(Collected data)

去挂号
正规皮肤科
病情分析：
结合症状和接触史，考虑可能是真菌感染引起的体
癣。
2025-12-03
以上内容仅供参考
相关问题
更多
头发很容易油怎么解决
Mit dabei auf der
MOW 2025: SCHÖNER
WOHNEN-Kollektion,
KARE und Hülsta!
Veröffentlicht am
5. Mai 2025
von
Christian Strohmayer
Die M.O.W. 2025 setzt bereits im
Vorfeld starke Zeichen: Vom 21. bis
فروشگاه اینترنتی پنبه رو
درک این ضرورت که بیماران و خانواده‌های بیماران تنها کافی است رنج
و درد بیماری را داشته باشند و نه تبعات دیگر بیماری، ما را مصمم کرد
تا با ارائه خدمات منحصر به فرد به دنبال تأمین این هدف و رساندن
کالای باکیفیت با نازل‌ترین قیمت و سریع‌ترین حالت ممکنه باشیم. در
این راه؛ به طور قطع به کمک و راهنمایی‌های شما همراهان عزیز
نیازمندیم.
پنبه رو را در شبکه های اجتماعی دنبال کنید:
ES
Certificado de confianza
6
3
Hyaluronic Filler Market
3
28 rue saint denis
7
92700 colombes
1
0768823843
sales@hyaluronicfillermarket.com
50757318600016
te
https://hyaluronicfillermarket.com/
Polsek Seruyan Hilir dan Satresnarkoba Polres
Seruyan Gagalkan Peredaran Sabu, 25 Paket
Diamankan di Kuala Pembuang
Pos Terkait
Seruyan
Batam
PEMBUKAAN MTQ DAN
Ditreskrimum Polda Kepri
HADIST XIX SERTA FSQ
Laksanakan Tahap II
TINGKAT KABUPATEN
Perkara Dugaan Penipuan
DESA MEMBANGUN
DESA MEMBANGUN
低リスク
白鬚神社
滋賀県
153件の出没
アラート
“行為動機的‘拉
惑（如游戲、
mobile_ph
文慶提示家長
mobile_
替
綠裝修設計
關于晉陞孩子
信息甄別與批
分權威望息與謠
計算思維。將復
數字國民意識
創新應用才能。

> [What to produce]
Transcribe each entry exactly as it appears.

> [Response]
去挂号
正规皮肤科
病情分析：
结合症状和接触史，考虑可能是真菌感染引起的体
癣。
2025-12-03
以上内容仅供参考
相关问题
更多
头发很容易油怎么解决
Mit dabei auf der
MOW 2025: SCHÖNER
WOHNEN-Kollektion,
KARE und Hülsta!
Veröffentlicht am
5. Mai 2025
von
Christian Strohmayer
Die M.O.W. 2025 setzt bereits im
Vorfeld starke Zeichen: Vom 21. bis
فروشگاه اینترنتی پنبه رو
درک این ضرورت که بیماران و خانواده‌های بیماران تنها کافی است رنج
و درد بیماری را داشته باشند و نه تبعات دیگر بیماری، ما را مصمم کرد
تا با ارائه خدمات منحصر به فرد به دنبال تأمین این هدف و رساندن
کالای باکیفیت با نازل‌ترین قیمت و سریع‌ترین حالت ممکنه باشیم. در
این راه؛ به طور قطع به کمک و راهنمایی‌های شما همراهان عزیز
نیازمندیم.
پنبه رو را در شبکه های اجتماعی دنبال کنید:
ES
Certificado de confianza
6
3
Hyaluronic Filler Market
3
28 rue saint denis
7
92700 colombes
1
0768823843
sales@hyaluronicfillermarket.com
50757318600016
te
https://hyaluronicfillermarket.com/
Polsek Seruyan Hilir dan Satresnarkoba Polres
Seruyan Gagalkan Peredaran Sabu, 25 Paket
Diamankan di Kuala Pembuang
Pos Terkait
Seruyan
Batam
PEMBUKAAN MTQ DAN
Ditreskrimum Polda Kepri
HADIST XIX SERTA FSQ
Laksanakan Tahap II
TINGKAT KABUPATEN
Perkara Dugaan Penipuan
DESA MEMBANGUN
DESA MEMBANGUN
低リスク
白鬚神社
滋賀県
153件の出没
アラート
“行為動機的‘拉
惑（如游戲、
mobile_ph
文慶提示家長
mobile_
替
綠裝修設計
關于晉陞孩子
信息甄別與批
分權威望息與謠
計算思維。將復
數字國民意識
創新應用才能。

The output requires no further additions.